Objective 1: Reproduce the passage of the article on the Fab Forms design tool between "While 3-D printing" and "a 3-D printer.", inclusive.
Objective 2: Condense the paragraph of the Fab Forms article that begins "For a CAD user, modifying a design" into a bulleted list that keeps its main facts.

Extract provided:

= = = =

Design tool lets novices do in minutes what would take experts in computer-aided design hours.
While 3-D printing is becoming more common, the ability to create designs for it is not. Any but the simplest designs require expertise with computer-aided design (CAD) applications, and even for the experts, the design process is immensely time consuming.
Researchers at MIT and the Interdisciplinary Center Herzliya in Israel aim to change that, according to a recent MIT news release, with a new system that automatically turns CAD files into visual models that users can modify in real time, simply by moving virtual sliders on a Web page. Once the design meets the user’s specifications, he or she hits the print button to send it to a 3-D printer.
“We envision a world where everything you buy can potentially be customized, and technologies such as 3-D printing promise that that might be cost-effective,” says Masha Shugrina, an MIT graduate student in computer science and engineering and one of the new system’s designers. “So the question we set out to answer was, ‘How do you actually allow people to modify digital designs in a way that keeps them functional?’”
For a CAD user, modifying a design means changing numerical values in input fields and then waiting for as much as a minute while the program recalculates the geometry of the associated object. Shugrina and her collaborators—her thesis advisor, Wojciech Matusik, an associate professor of electrical engineering and computer science at MIT, and Ariel Shamir of IDC Herzliya—presented their new system, dubbed “Fab Forms,”at the Association for Computing Machinery’s Siggraph conference, in August 2015.
Fab Forms begins with a design created by a seasoned CAD user. It then sweeps through a wide range of values for the design’s parameters — the numbers that a CAD user would typically change by hand — calculating the resulting geometries and storing them in a database.

= = = =

Stored records:
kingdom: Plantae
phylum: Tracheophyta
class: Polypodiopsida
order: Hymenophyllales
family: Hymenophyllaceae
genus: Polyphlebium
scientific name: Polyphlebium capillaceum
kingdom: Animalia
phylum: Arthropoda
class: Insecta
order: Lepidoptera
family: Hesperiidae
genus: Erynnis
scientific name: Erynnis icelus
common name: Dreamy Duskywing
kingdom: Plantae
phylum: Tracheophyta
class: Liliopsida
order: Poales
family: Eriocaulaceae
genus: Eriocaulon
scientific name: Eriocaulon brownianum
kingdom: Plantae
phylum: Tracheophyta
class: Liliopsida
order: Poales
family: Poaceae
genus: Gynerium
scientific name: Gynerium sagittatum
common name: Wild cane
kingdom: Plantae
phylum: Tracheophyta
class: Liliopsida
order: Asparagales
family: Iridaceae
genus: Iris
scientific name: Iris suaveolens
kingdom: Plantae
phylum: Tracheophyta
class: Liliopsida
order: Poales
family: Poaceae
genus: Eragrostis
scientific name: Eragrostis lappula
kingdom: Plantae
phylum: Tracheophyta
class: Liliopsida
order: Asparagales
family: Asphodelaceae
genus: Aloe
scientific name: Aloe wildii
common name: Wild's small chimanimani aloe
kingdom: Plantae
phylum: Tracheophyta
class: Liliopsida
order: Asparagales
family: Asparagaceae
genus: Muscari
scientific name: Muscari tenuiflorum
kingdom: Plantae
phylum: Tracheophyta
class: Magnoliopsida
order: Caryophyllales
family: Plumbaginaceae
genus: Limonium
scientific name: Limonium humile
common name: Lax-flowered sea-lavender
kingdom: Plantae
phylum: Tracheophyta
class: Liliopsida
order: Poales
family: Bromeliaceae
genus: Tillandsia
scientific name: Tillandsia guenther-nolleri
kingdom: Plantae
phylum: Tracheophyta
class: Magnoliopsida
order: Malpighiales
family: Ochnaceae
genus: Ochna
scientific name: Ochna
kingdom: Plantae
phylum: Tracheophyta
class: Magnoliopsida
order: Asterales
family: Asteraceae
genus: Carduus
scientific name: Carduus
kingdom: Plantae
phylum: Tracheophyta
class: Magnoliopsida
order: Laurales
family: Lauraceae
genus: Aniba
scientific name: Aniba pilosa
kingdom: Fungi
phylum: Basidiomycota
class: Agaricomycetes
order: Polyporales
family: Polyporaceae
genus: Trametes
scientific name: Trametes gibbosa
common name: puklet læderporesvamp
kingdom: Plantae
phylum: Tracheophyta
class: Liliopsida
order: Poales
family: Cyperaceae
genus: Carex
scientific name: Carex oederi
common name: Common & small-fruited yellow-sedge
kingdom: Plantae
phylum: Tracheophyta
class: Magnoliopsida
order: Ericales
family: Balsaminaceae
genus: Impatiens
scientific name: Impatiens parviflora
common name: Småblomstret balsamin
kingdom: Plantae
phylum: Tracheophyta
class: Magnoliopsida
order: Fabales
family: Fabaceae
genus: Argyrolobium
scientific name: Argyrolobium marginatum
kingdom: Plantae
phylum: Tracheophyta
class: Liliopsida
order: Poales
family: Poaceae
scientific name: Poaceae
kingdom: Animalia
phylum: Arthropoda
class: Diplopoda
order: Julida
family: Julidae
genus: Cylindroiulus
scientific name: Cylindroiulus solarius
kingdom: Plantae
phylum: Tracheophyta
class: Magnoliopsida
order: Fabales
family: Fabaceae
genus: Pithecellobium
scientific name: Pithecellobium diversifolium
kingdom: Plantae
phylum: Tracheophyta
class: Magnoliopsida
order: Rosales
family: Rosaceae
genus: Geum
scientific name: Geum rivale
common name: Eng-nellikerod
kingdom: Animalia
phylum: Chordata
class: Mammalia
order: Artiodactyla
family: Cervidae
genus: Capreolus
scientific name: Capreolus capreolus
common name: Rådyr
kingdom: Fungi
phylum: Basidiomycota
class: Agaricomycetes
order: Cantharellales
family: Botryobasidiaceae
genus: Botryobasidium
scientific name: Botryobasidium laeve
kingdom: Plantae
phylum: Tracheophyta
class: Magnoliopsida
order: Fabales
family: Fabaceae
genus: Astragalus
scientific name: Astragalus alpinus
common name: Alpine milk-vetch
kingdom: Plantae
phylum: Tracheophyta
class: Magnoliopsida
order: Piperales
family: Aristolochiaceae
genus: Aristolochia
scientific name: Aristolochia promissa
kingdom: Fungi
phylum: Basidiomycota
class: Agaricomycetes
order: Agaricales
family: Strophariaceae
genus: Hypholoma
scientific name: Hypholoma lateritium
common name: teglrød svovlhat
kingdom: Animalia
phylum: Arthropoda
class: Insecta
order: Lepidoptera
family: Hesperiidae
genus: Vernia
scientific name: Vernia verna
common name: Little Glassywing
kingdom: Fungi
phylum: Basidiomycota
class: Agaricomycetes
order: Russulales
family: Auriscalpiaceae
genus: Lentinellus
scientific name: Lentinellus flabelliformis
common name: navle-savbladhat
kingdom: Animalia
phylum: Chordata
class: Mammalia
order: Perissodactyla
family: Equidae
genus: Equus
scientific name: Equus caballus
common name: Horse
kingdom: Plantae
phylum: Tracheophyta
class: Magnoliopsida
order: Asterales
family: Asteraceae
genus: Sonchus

= = = =

Written reply 1:
While 3-D printing is becoming more common, the ability to create designs for it is not. Any but the simplest designs require expertise with computer-aided design (CAD) applications, and even for the experts, the design process is immensely time consuming.
Researchers at MIT and the Interdisciplinary Center Herzliya in Israel aim to change that, according to a recent MIT news release, with a new system that automatically turns CAD files into visual models that users can modify in real time, simply by moving virtual sliders on a Web page. Once the design meets the user’s specifications, he or she hits the print button to send it to a 3-D printer.

Written reply 2:
- In CAD, modifying a design means changing numerical values in input fields. The user then waits up to a minute while the program recalculates the object's geometry.
- Masha Shugrina, her thesis advisor Wojciech Matusik, and Ariel Shamir of IDC Herzliya presented the new system, named "Fab Forms." Matusik is an associate professor of electrical engineering and computer science at MIT.
- The presentation took place at the Association for Computing Machinery's Siggraph conference in August 2015.